The Strait of Hormuz has officially reopened.


During the ceasefire, Iran and Oman will jointly collect transit fees—$2 million per ship.
You read that right, $2 million.
The Strait of Hormuz is the world’s most important oil transportation route, with about 17 million barrels of crude oil passing through it every day.
During the closure of this strait, the global energy market was almost thrown into panic.
Now that it has reopened, oil prices, the geopolitical risk premium, and supply-chain pressures—all of these will quickly ease.

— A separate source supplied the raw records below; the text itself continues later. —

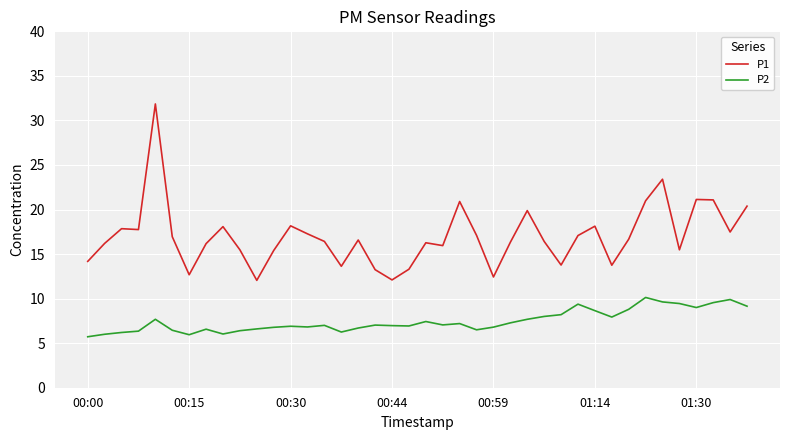

True or false: P2 and P1 cross at least once.

False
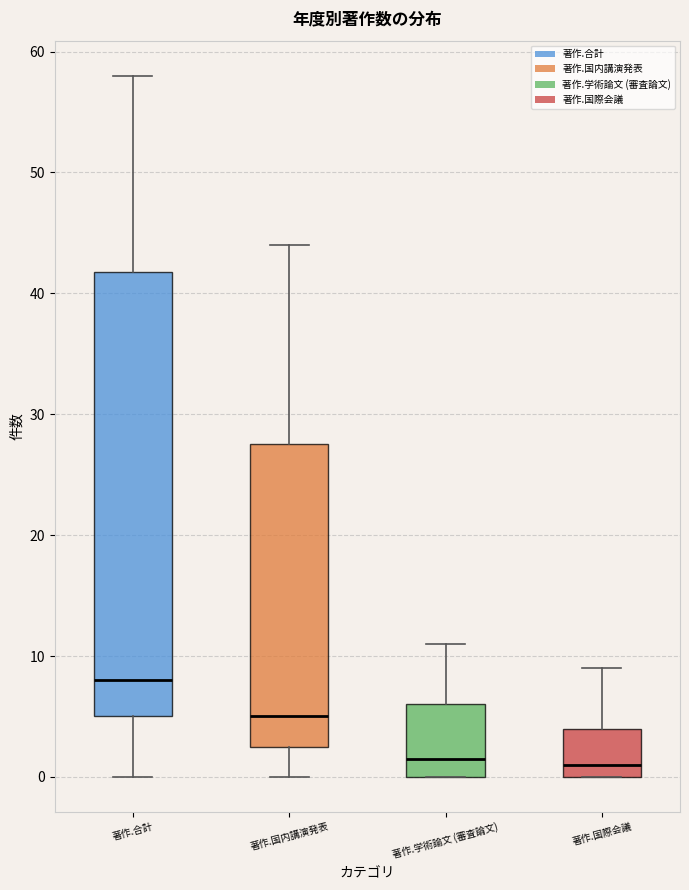

Which box is the tallest, from its lower edge to its upper edge?

著作.合計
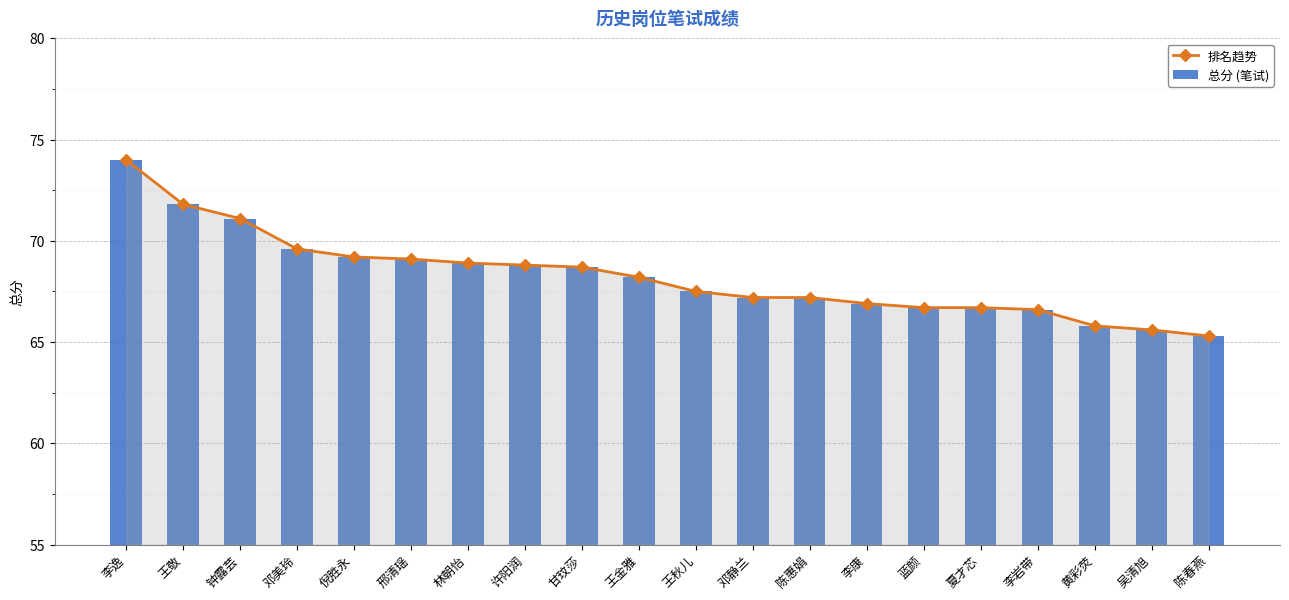

Does the chart contain any negative values?

No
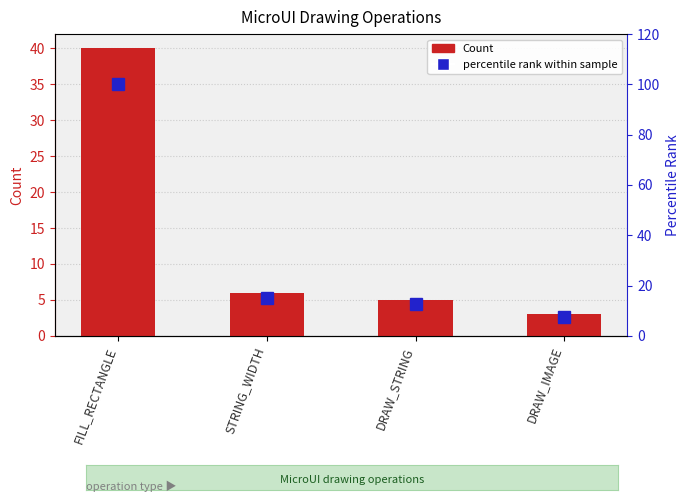

Between FILL_RECTANGLE and DRAW_STRING, which series saw the biggest shift?

percentile rank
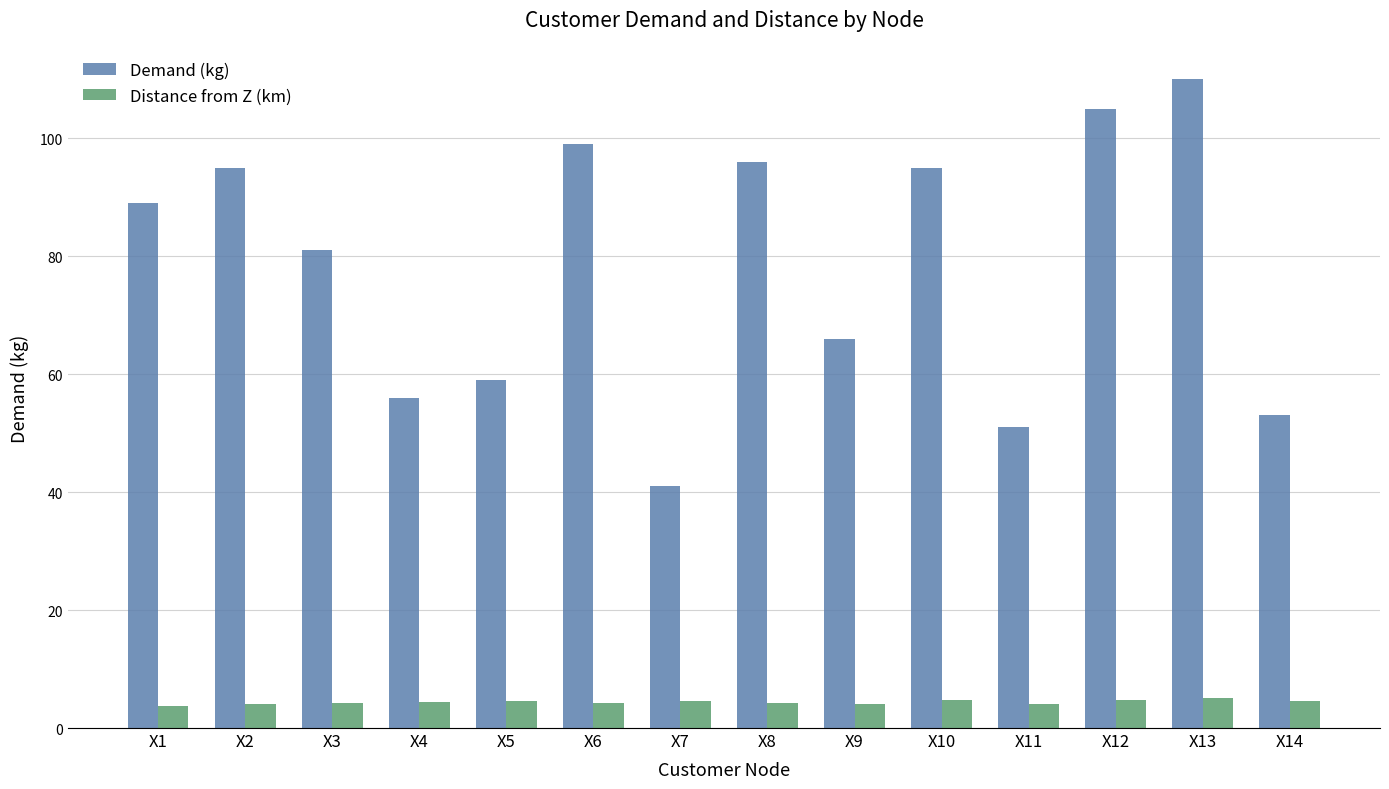

Which series has the largest total across all categories?

Demand (kg)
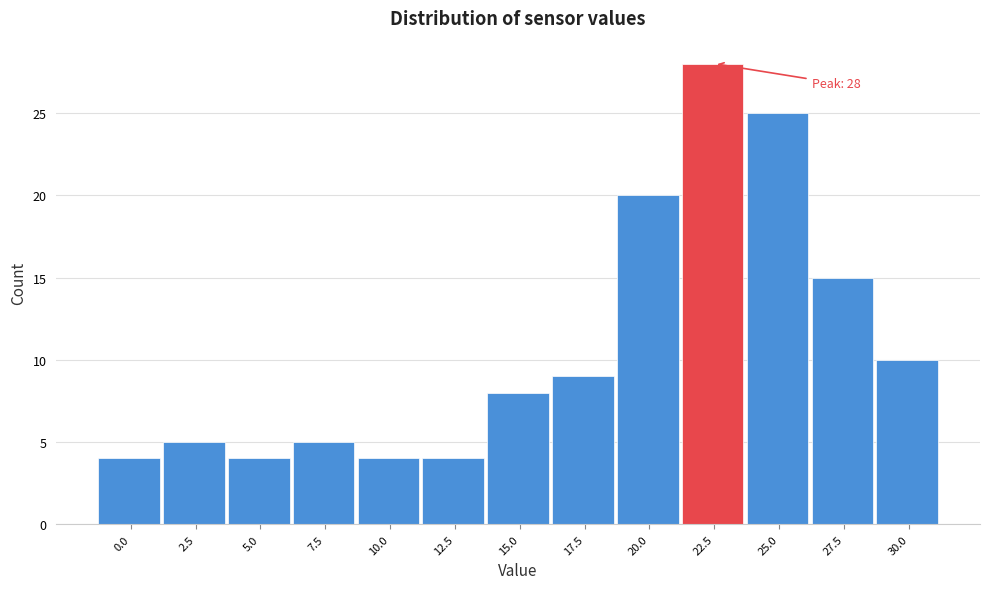

Reading right to left, extract all data points from this chart.

30.0=10	27.5=15	25.0=25	22.5=28	20.0=20	17.5=9	15.0=8	12.5=4	10.0=4	7.5=5	5.0=4	2.5=5	0.0=4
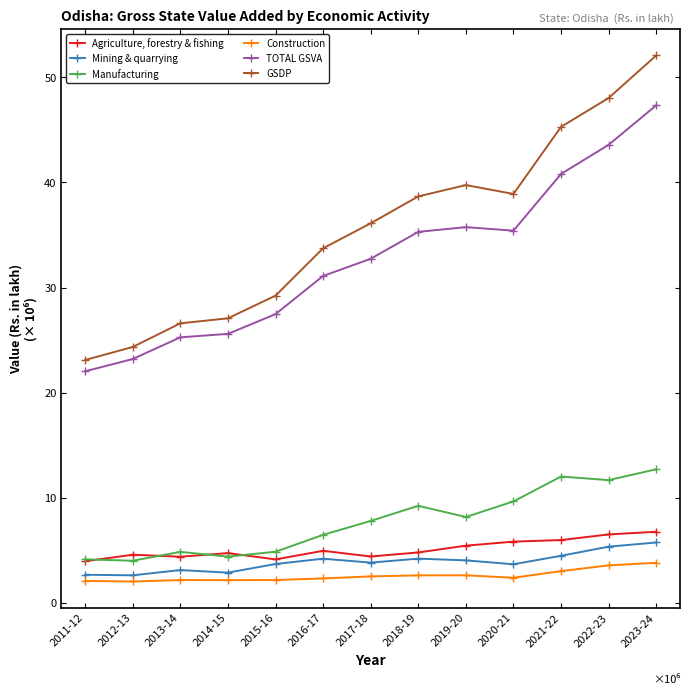

True or false: Construction and GSDP cross at least once.

False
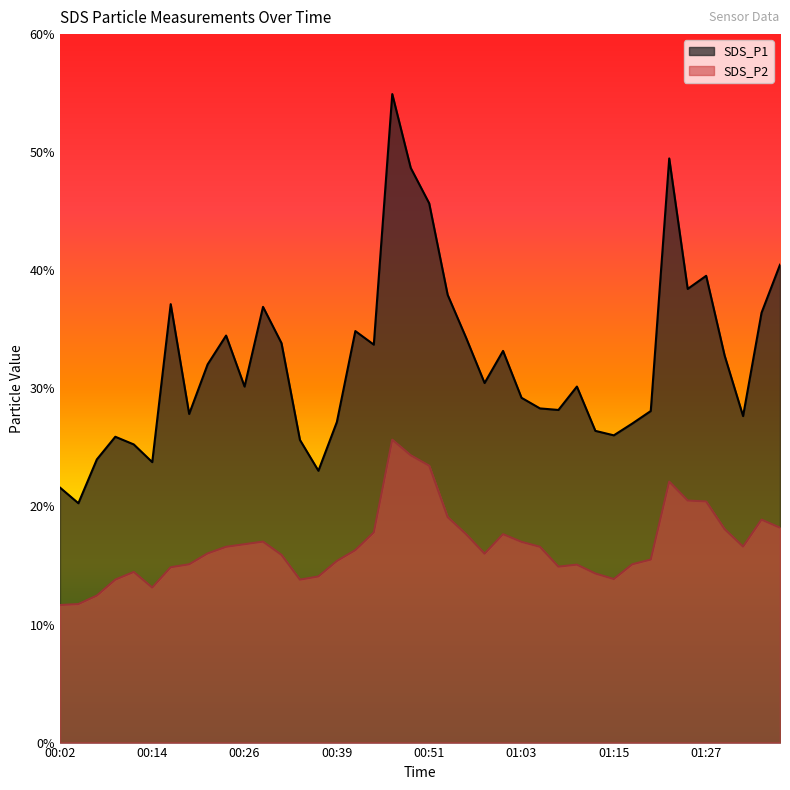

Reading left to right, extract all data points from this chart.

SDS_P1: 00:02=21.6	00:04=20.3	00:07=24.0	00:09=25.9	00:12=25.2	00:14=23.8	00:17=37.1	00:19=27.8	00:22=32.0	00:24=34.5	00:26=30.1	00:29=36.9	00:31=33.8	00:34=25.6	00:36=23.0	00:39=27.1	00:41=34.9	00:43=33.7	00:46=54.9	00:48=48.7	00:51=45.7	00:53=37.9	00:56=34.3	00:58=30.4	01:00=33.2	01:03=29.2	01:05=28.3	01:08=28.2	01:10=30.1	01:13=26.4	01:15=26.0	01:17=27.0	01:20=28.1	01:22=49.5	01:25=38.4	01:27=39.5	01:29=32.8	01:32=27.6	01:34=36.4	01:37=40.5
SDS_P2: 00:02=11.7	00:04=11.7	00:07=12.4	00:09=13.8	00:12=14.4	00:14=13.1	00:17=14.8	00:19=15.1	00:22=16.0	00:24=16.6	00:26=16.8	00:29=17.0	00:31=15.9	00:34=13.8	00:36=14.1	00:39=15.4	00:41=16.3	00:43=17.8	00:46=25.6	00:48=24.3	00:51=23.4	00:53=19.1	00:56=17.6	00:58=16.0	01:00=17.6	01:03=17.0	01:05=16.6	01:08=14.9	01:10=15.1	01:13=14.3	01:15=13.8	01:17=15.1	01:20=15.5	01:22=22.1	01:25=20.5	01:27=20.4	01:29=18.1	01:32=16.6	01:34=18.9	01:37=18.2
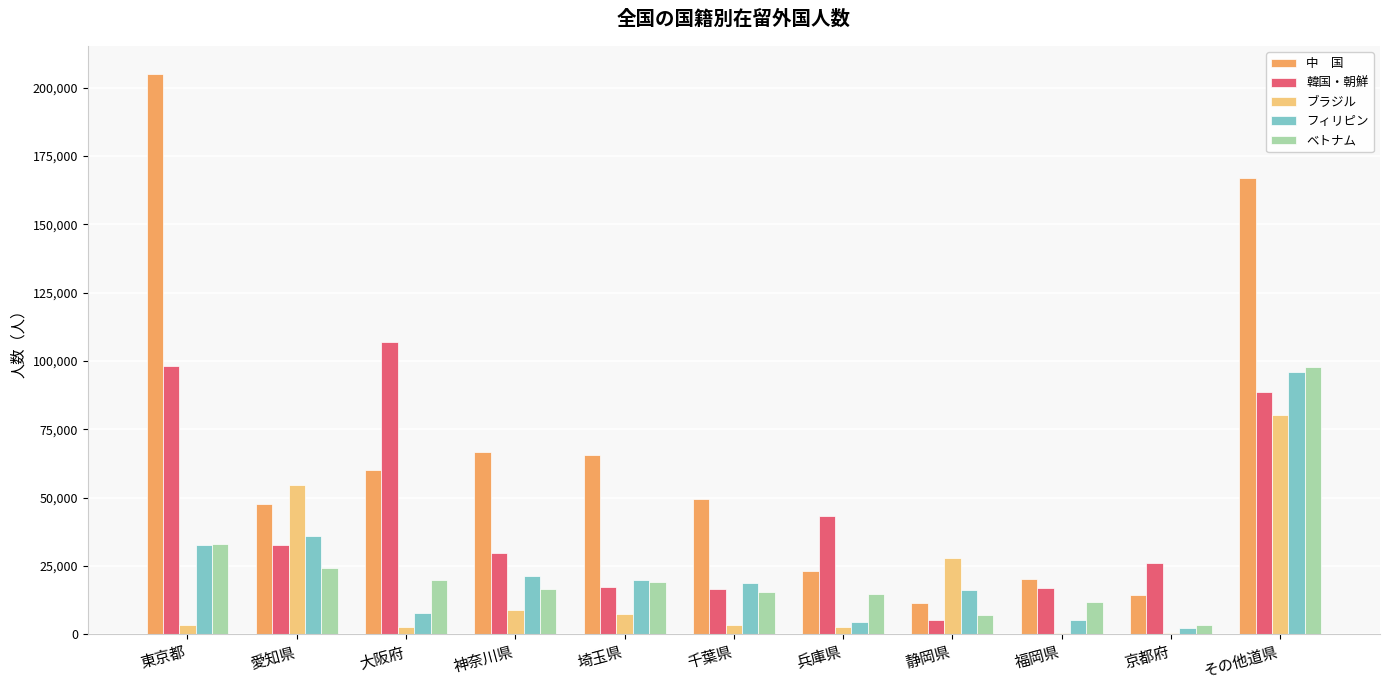

What is the total value across all series at 千葉県?

103889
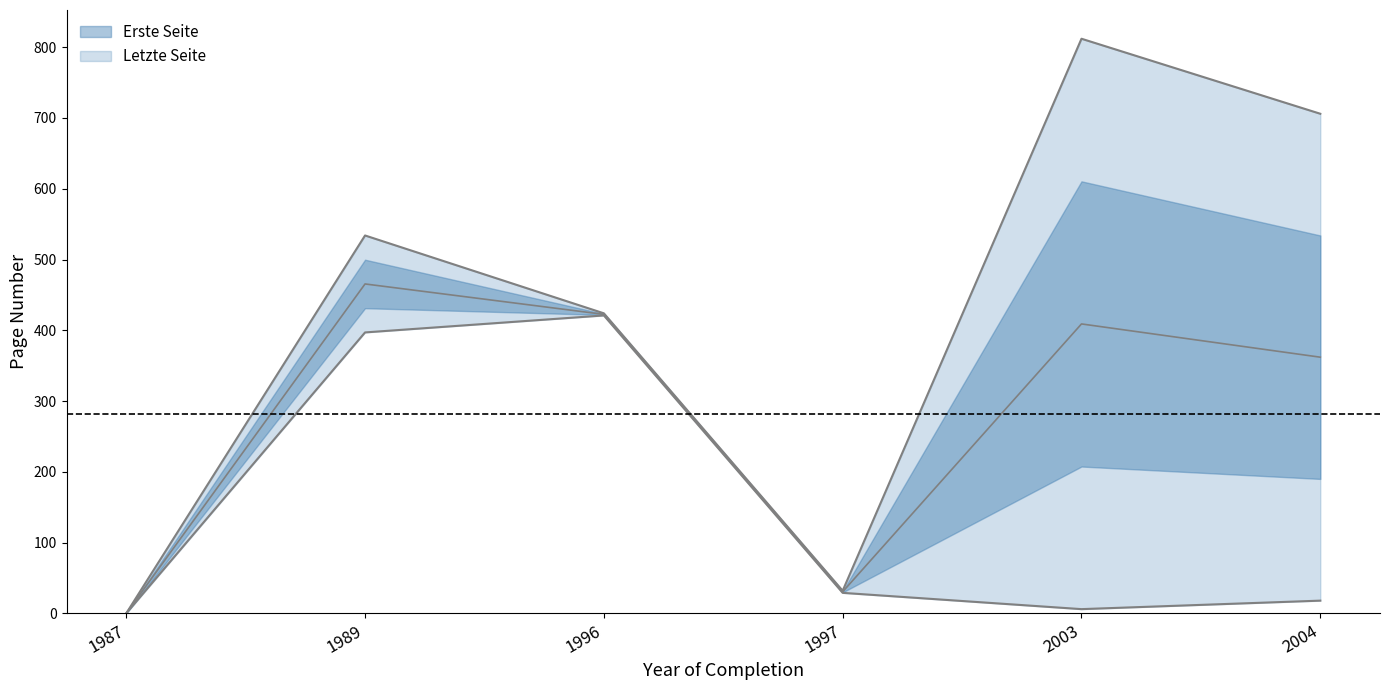

The Erste Seite series shows 597 at 1989. True or false?

False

But what I want to say more than anything is this operation of a “$2 million transit fee.”
Iran and Oman, during the ceasefire, took over the toll collection rights to this golden waterway.
What does that mean?
Swap “collecting tolls” for “not fighting.” Iran doesn’t need to give up its nuclear program, and it doesn’t need to give up sanctions—just by reopening the strait, it can secure a two-week ceasefire and cash income.
Iran has this account calculated very clearly.
What will happen after two weeks?
After the ceasefire expires, if the negotiations make no substantive progress, the strait could close again.
But at least for the next two weeks, global energy transport can breathe a sigh of relief.
In one sentence: the Strait of Hormuz has opened, but the price is $2 million per ship.
In this game, there are no real winners—only losers who lose less.